Traditional Japanese fable

Shita-kiri Suzume (舌切り雀, shita-kiri suzume), translated literally into "Tongue-Cut Sparrow", is a traditional Japanese fable telling of a kind old man, his avaricious wife and an injured sparrow. The story explores the effects of greed, friendship and jealousy on the characters.

Andrew Lang included it as The Sparrow with the Slit Tongue in The Pink Fairy Book.
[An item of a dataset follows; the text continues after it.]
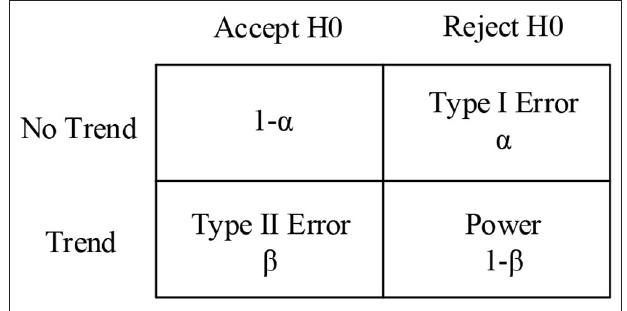
FIGURE 1 | Probability matrix for the MK test, with the null hypothesis H0 showing no trend.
The basic form of the tale is common throughout the world.

==Plot==
Once upon a time there lived a poor old woodcutter with his wife, who earned their living by cutting wood and fishing. The old man was honest and kind but his wife was arrogant and greedy. One morning, the old man went into the mountains to cut timber and saw an injured sparrow crying out for help. Feeling sorry for the bird, the man took it back to his home and fed it some rice to try to help it recover. His wife, being very greedy and rude, was annoyed that he would waste precious food on such a small and insignificant little thing as a sparrow. The old man, however, continued caring for the bird.

The man had to return to the mountains one day and left the bird in the care of the old woman, who had no intention of feeding it. After her husband left, she went out fishing. While she was gone, the sparrow got into some starch that was left out and eventually ate all of it. The old woman was so angry upon her return that she cut out the bird's tongue and sent it flying back into the mountains from where it came.

The old man went searching for the bird and, with the help of other sparrows, found his way into a bamboo grove in which the sparrow's inn was located. A multitude of sparrows greeted him and led him to his friend, the little sparrow he saved. The others brought him food and sang and danced for him.

Upon his departure, they presented him with a choice of a large basket or a small basket as a present. Being an older man, he chose the small basket as he supposed it would be the least heavy. When he arrived home, he opened the basket and discovered a large amount of treasure inside. The wife, learning of the existence of a larger basket, ran to the sparrow's inn in the hope of getting more treasure for herself. She chose the larger basket but was warned not to open it before getting home.

Such was her greed that the wife could not resist opening the basket before she returned to the house. To her surprise, the box was full of deadly snakes and other monsters. They startled her so much that she tumbled all the way down the mountain, presumably to her death.

===Moral===
- The purity of friendship overcomes the evil of greed and jealousy.
- Greed only leads to one's own demise.

==Variants==
The tale is classified as Aarne–Thompson type 480, "The Kind and the Unkind Girls." Others of this type include Diamonds and Toads, Mother Hulda, The Three Heads of the Well, Father Frost, The Three Little Men in the Wood, The Enchanted Wreath, The Old Witch and The Two Caskets. Literary variants include The Three Fairies and Aurore and Aimée.

According to professor Hiroko Ikeda's Index of Japanese Folktales, the tale is classified as type 480D, "The Tongue-Cut Sparrow" or Shita-kiri Suzume.

==Translations==
The story has been translated into English many times, by A. B. Mitford (1871), William Elliot Griffis (1880), David Thomson (as volume 2 of Hasegawa Takejirō's Japanese Fairy Tale Series, 1885), Yei Theodora Ozaki (1903), Teresa Peirce Williston (1904), and many others.